> _WORK TASK_: The lines running from the one that contains "Chelsea FC: 1000000000 -> 707000000" to the end of the records below are what to reproduce, exactly and without pictures.

> _DATA RECORDS_:
- Opening Delimiter -

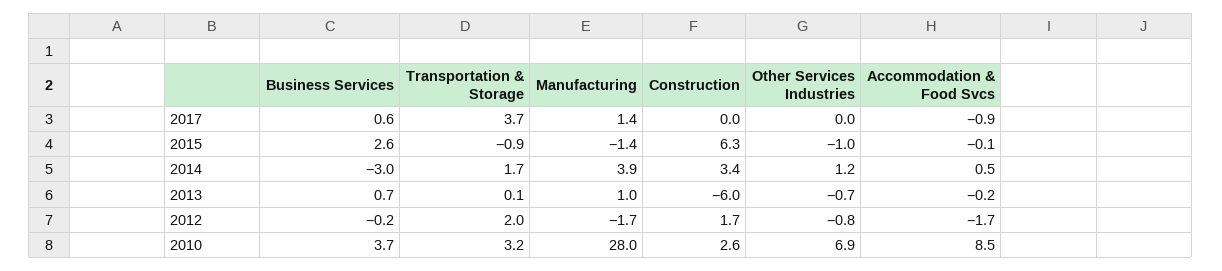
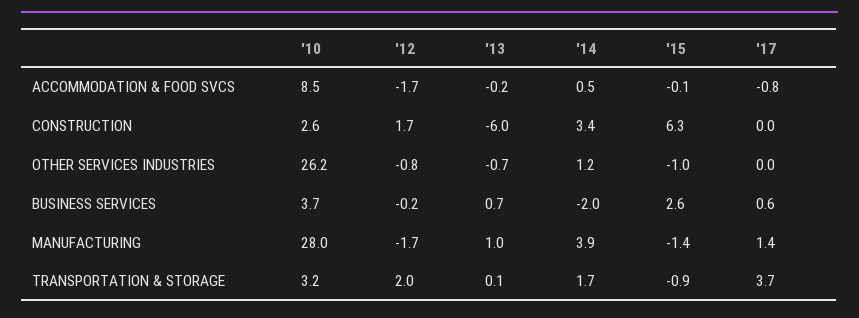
Accommodation & Food Svcs, 2017: -0.9 -> -0.8
Business Services, 2014: -3 -> -2
Other Services Industries, 2010: 6.9 -> 26.2

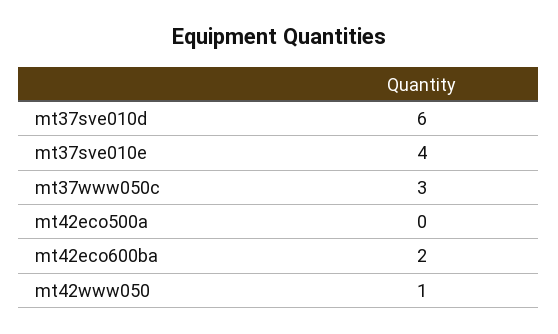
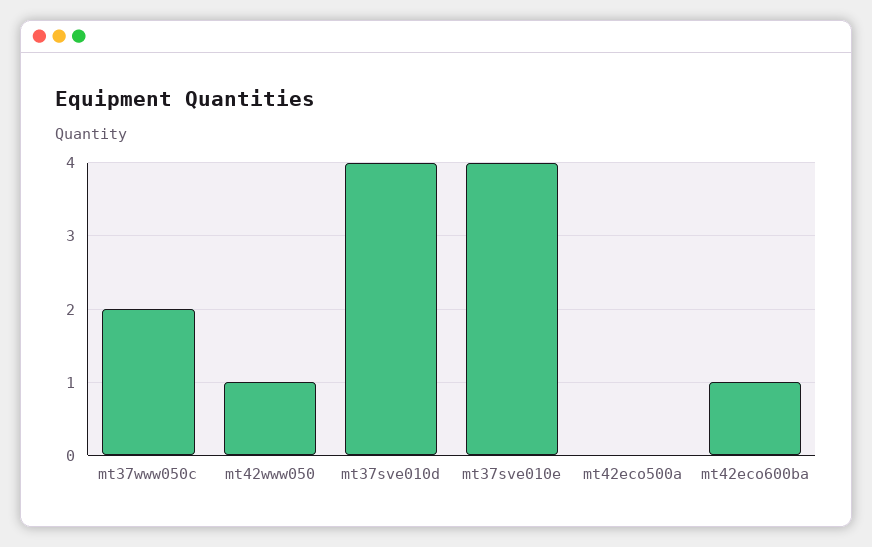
mt37sve010d: 6 -> 4
mt37www050c: 3 -> 2
mt42eco600ba: 2 -> 1

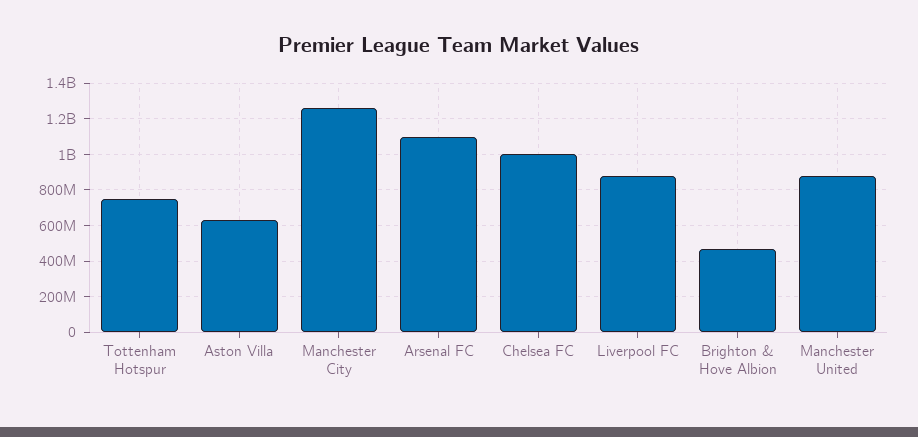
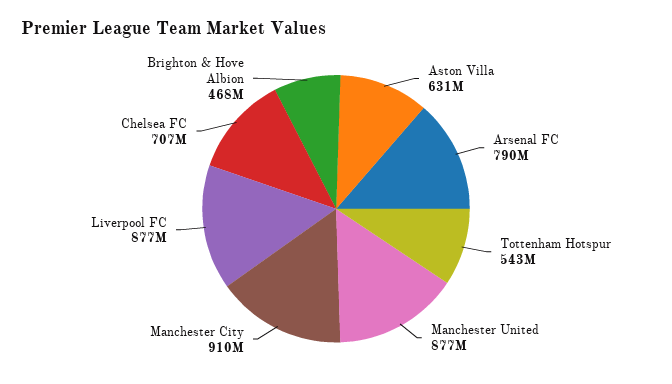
Tottenham Hotspur: 750000000 -> 543000000
Manchester City: 1250000000 -> 910000000
Arsenal FC: 1100000000 -> 790000000
Chelsea FC: 1000000000 -> 707000000

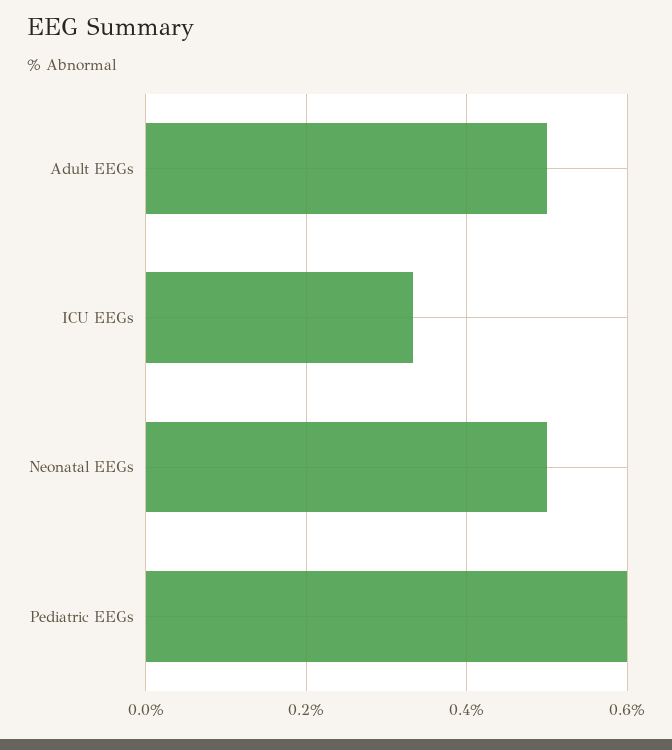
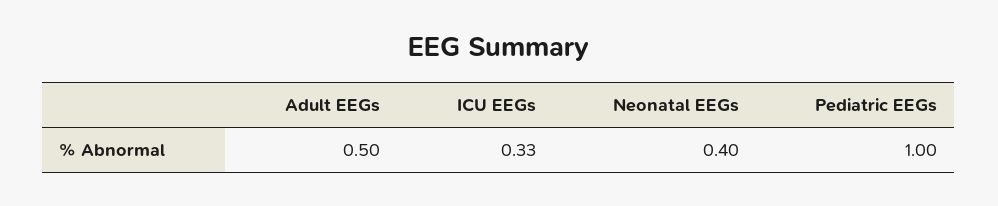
Neonatal EEGs: 0.5 -> 0.4
Pediatric EEGs: 0.6 -> 1

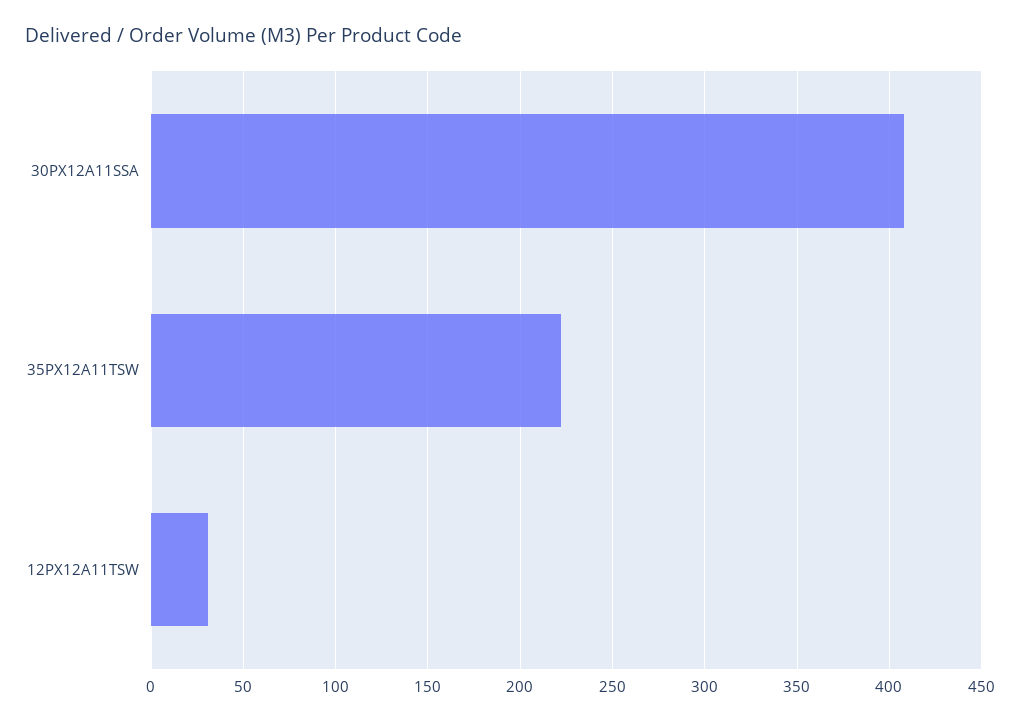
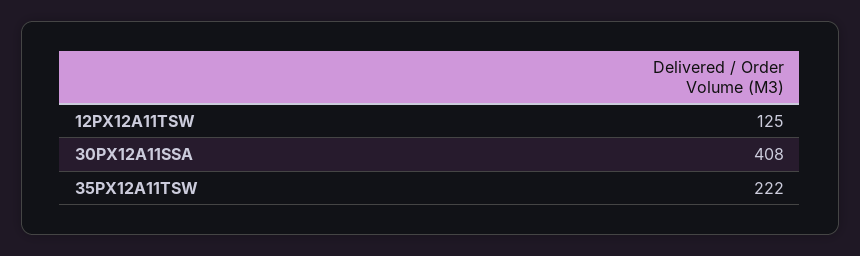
12PX12A11TSW: 30 -> 125

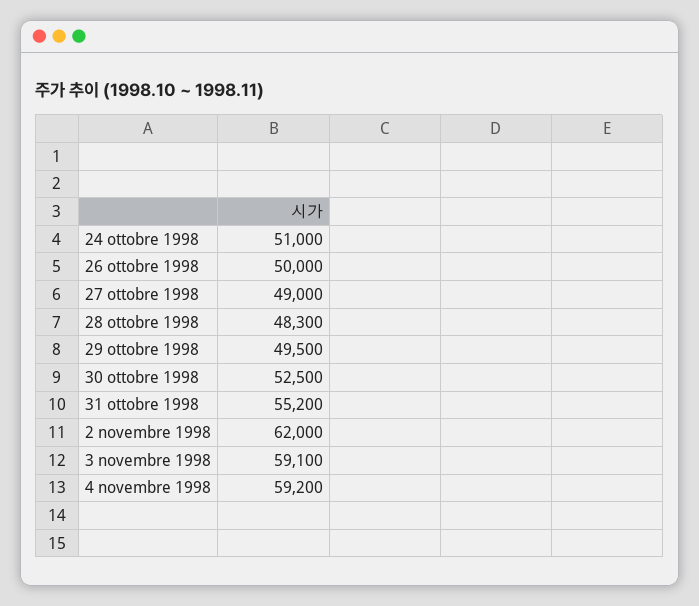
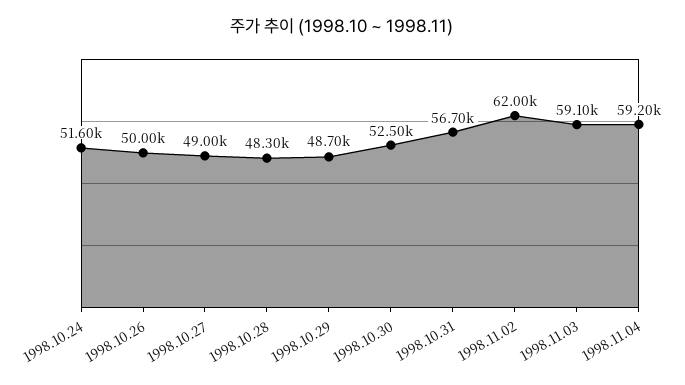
24 ottobre 1998: 51000 -> 51600
29 ottobre 1998: 49500 -> 48700
31 ottobre 1998: 55200 -> 56700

- Closing Delimiter -

> _RESPONSE AREA_:
Chelsea FC: 1000000000 -> 707000000

Neonatal EEGs: 0.5 -> 0.4
Pediatric EEGs: 0.6 -> 1

12PX12A11TSW: 30 -> 125

24 ottobre 1998: 51000 -> 51600
29 ottobre 1998: 49500 -> 48700
31 ottobre 1998: 55200 -> 56700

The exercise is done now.